━━ Task input ━━

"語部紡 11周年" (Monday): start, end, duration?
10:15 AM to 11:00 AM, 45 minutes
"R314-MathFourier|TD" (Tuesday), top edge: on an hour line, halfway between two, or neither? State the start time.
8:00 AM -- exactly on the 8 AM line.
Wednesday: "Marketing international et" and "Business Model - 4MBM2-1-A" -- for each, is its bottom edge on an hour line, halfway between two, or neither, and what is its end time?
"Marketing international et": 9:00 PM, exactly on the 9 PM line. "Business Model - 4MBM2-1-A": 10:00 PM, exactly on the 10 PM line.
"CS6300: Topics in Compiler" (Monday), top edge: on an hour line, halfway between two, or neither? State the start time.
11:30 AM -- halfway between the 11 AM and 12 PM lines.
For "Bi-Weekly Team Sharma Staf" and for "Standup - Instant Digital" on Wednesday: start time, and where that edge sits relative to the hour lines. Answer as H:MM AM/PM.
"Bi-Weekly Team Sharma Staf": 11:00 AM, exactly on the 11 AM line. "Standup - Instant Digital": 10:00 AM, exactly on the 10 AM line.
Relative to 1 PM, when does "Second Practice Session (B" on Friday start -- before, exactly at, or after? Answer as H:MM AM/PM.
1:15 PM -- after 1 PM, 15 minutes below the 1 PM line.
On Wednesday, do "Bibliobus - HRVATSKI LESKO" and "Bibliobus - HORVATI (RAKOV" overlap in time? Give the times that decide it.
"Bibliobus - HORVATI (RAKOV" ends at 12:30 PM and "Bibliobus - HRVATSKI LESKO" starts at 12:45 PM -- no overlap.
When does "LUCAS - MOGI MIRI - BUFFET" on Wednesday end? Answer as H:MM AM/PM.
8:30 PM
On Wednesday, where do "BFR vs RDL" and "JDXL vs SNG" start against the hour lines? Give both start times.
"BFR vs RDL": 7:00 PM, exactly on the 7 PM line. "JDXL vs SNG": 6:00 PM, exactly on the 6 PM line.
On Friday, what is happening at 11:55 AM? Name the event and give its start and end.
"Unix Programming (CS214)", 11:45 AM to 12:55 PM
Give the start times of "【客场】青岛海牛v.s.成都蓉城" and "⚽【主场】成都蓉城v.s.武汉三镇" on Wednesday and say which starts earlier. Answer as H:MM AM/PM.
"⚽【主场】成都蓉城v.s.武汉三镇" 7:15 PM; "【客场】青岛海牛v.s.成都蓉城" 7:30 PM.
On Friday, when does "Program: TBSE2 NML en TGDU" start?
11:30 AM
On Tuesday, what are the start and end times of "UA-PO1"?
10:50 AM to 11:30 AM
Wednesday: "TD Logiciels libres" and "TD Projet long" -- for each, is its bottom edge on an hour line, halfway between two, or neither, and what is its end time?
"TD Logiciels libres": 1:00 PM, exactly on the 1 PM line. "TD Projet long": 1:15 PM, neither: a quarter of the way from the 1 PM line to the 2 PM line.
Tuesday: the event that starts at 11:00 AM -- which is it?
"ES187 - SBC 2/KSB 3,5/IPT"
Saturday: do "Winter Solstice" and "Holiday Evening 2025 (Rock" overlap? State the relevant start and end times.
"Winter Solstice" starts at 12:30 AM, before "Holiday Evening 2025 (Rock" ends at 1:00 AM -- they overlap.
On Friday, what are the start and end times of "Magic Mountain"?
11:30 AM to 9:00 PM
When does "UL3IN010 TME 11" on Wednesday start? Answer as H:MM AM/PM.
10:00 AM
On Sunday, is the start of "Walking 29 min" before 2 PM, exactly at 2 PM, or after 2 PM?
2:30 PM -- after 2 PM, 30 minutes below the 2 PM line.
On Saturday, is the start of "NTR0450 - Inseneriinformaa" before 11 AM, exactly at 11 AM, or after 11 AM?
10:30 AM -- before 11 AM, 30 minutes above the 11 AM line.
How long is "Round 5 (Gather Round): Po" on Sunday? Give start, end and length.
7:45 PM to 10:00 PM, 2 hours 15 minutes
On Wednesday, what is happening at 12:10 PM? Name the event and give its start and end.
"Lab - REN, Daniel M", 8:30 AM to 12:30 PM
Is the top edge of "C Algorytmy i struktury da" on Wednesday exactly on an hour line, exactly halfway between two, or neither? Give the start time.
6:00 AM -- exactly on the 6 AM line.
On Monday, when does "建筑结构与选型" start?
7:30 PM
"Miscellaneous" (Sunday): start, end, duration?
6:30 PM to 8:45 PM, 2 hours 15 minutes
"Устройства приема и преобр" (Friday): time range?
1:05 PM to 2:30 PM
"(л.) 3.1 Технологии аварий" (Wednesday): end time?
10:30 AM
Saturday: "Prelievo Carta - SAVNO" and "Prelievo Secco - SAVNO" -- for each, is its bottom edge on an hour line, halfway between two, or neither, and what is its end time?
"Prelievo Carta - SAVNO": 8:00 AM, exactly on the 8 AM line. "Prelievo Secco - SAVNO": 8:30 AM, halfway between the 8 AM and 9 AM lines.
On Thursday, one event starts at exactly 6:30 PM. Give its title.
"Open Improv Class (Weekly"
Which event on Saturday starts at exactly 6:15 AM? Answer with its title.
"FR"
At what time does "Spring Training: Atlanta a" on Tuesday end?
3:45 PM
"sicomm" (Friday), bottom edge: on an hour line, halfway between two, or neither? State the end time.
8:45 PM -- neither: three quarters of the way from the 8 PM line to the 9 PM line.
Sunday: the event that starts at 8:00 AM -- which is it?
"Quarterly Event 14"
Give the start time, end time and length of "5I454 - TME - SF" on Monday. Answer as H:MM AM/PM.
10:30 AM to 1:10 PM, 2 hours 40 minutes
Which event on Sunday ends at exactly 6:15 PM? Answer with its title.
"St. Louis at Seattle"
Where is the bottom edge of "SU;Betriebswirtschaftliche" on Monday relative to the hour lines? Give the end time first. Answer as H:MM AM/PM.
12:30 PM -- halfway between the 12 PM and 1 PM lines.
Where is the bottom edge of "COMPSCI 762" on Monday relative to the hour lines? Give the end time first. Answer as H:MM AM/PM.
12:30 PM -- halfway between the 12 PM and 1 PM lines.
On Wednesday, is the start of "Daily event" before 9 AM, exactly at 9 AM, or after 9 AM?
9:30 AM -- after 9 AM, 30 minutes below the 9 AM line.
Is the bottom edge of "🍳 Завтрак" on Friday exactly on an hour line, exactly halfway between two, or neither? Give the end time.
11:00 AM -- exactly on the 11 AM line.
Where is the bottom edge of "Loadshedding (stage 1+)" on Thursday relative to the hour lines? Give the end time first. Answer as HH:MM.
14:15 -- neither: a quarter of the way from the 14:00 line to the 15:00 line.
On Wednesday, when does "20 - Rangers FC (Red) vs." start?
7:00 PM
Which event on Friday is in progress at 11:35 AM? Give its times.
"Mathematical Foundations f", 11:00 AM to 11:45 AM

━━━

**Problem to solve**
Reproduce all of the rows above word for word, in their original order.

**Written answer**
"語部紡 11周年" (Monday): start, end, duration?
10:15 AM to 11:00 AM, 45 minutes
"R314-MathFourier|TD" (Tuesday), top edge: on an hour line, halfway between two, or neither? State the start time.
8:00 AM -- exactly on the 8 AM line.
Wednesday: "Marketing international et" and "Business Model - 4MBM2-1-A" -- for each, is its bottom edge on an hour line, halfway between two, or neither, and what is its end time?
"Marketing international et": 9:00 PM, exactly on the 9 PM line. "Business Model - 4MBM2-1-A": 10:00 PM, exactly on the 10 PM line.
"CS6300: Topics in Compiler" (Monday), top edge: on an hour line, halfway between two, or neither? State the start time.
11:30 AM -- halfway between the 11 AM and 12 PM lines.
For "Bi-Weekly Team Sharma Staf" and for "Standup - Instant Digital" on Wednesday: start time, and where that edge sits relative to the hour lines. Answer as H:MM AM/PM.
"Bi-Weekly Team Sharma Staf": 11:00 AM, exactly on the 11 AM line. "Standup - Instant Digital": 10:00 AM, exactly on the 10 AM line.
Relative to 1 PM, when does "Second Practice Session (B" on Friday start -- before, exactly at, or after? Answer as H:MM AM/PM.
1:15 PM -- after 1 PM, 15 minutes below the 1 PM line.
On Wednesday, do "Bibliobus - HRVATSKI LESKO" and "Bibliobus - HORVATI (RAKOV" overlap in time? Give the times that decide it.
"Bibliobus - HORVATI (RAKOV" ends at 12:30 PM and "Bibliobus - HRVATSKI LESKO" starts at 12:45 PM -- no overlap.
When does "LUCAS - MOGI MIRI - BUFFET" on Wednesday end? Answer as H:MM AM/PM.
8:30 PM
On Wednesday, where do "BFR vs RDL" and "JDXL vs SNG" start against the hour lines? Give both start times.
"BFR vs RDL": 7:00 PM, exactly on the 7 PM line. "JDXL vs SNG": 6:00 PM, exactly on the 6 PM line.
On Friday, what is happening at 11:55 AM? Name the event and give its start and end.
"Unix Programming (CS214)", 11:45 AM to 12:55 PM
Give the start times of "【客场】青岛海牛v.s.成都蓉城" and "⚽【主场】成都蓉城v.s.武汉三镇" on Wednesday and say which starts earlier. Answer as H:MM AM/PM.
"⚽【主场】成都蓉城v.s.武汉三镇" 7:15 PM; "【客场】青岛海牛v.s.成都蓉城" 7:30 PM.
On Friday, when does "Program: TBSE2 NML en TGDU" start?
11:30 AM
On Tuesday, what are the start and end times of "UA-PO1"?
10:50 AM to 11:30 AM
Wednesday: "TD Logiciels libres" and "TD Projet long" -- for each, is its bottom edge on an hour line, halfway between two, or neither, and what is its end time?
"TD Logiciels libres": 1:00 PM, exactly on the 1 PM line. "TD Projet long": 1:15 PM, neither: a quarter of the way from the 1 PM line to the 2 PM line.
Tuesday: the event that starts at 11:00 AM -- which is it?
"ES187 - SBC 2/KSB 3,5/IPT"
Saturday: do "Winter Solstice" and "Holiday Evening 2025 (Rock" overlap? State the relevant start and end times.
"Winter Solstice" starts at 12:30 AM, before "Holiday Evening 2025 (Rock" ends at 1:00 AM -- they overlap.
On Friday, what are the start and end times of "Magic Mountain"?
11:30 AM to 9:00 PM
When does "UL3IN010 TME 11" on Wednesday start? Answer as H:MM AM/PM.
10:00 AM
On Sunday, is the start of "Walking 29 min" before 2 PM, exactly at 2 PM, or after 2 PM?
2:30 PM -- after 2 PM, 30 minutes below the 2 PM line.
On Saturday, is the start of "NTR0450 - Inseneriinformaa" before 11 AM, exactly at 11 AM, or after 11 AM?
10:30 AM -- before 11 AM, 30 minutes above the 11 AM line.
How long is "Round 5 (Gather Round): Po" on Sunday? Give start, end and length.
7:45 PM to 10:00 PM, 2 hours 15 minutes
On Wednesday, what is happening at 12:10 PM? Name the event and give its start and end.
"Lab - REN, Daniel M", 8:30 AM to 12:30 PM
Is the top edge of "C Algorytmy i struktury da" on Wednesday exactly on an hour line, exactly halfway between two, or neither? Give the start time.
6:00 AM -- exactly on the 6 AM line.
On Monday, when does "建筑结构与选型" start?
7:30 PM
"Miscellaneous" (Sunday): start, end, duration?
6:30 PM to 8:45 PM, 2 hours 15 minutes
"Устройства приема и преобр" (Friday): time range?
1:05 PM to 2:30 PM
"(л.) 3.1 Технологии аварий" (Wednesday): end time?
10:30 AM
Saturday: "Prelievo Carta - SAVNO" and "Prelievo Secco - SAVNO" -- for each, is its bottom edge on an hour line, halfway between two, or neither, and what is its end time?
"Prelievo Carta - SAVNO": 8:00 AM, exactly on the 8 AM line. "Prelievo Secco - SAVNO": 8:30 AM, halfway between the 8 AM and 9 AM lines.
On Thursday, one event starts at exactly 6:30 PM. Give its title.
"Open Improv Class (Weekly"
Which event on Saturday starts at exactly 6:15 AM? Answer with its title.
"FR"
At what time does "Spring Training: Atlanta a" on Tuesday end?
3:45 PM
"sicomm" (Friday), bottom edge: on an hour line, halfway between two, or neither? State the end time.
8:45 PM -- neither: three quarters of the way from the 8 PM line to the 9 PM line.
Sunday: the event that starts at 8:00 AM -- which is it?
"Quarterly Event 14"
Give the start time, end time and length of "5I454 - TME - SF" on Monday. Answer as H:MM AM/PM.
10:30 AM to 1:10 PM, 2 hours 40 minutes
Which event on Sunday ends at exactly 6:15 PM? Answer with its title.
"St. Louis at Seattle"
Where is the bottom edge of "SU;Betriebswirtschaftliche" on Monday relative to the hour lines? Give the end time first. Answer as H:MM AM/PM.
12:30 PM -- halfway between the 12 PM and 1 PM lines.
Where is the bottom edge of "COMPSCI 762" on Monday relative to the hour lines? Give the end time first. Answer as H:MM AM/PM.
12:30 PM -- halfway between the 12 PM and 1 PM lines.
On Wednesday, is the start of "Daily event" before 9 AM, exactly at 9 AM, or after 9 AM?
9:30 AM -- after 9 AM, 30 minutes below the 9 AM line.
Is the bottom edge of "🍳 Завтрак" on Friday exactly on an hour line, exactly halfway between two, or neither? Give the end time.
11:00 AM -- exactly on the 11 AM line.
Where is the bottom edge of "Loadshedding (stage 1+)" on Thursday relative to the hour lines? Give the end time first. Answer as HH:MM.
14:15 -- neither: a quarter of the way from the 14:00 line to the 15:00 line.
On Wednesday, when does "20 - Rangers FC (Red) vs." start?
7:00 PM
Which event on Friday is in progress at 11:35 AM? Give its times.
"Mathematical Foundations f", 11:00 AM to 11:45 AM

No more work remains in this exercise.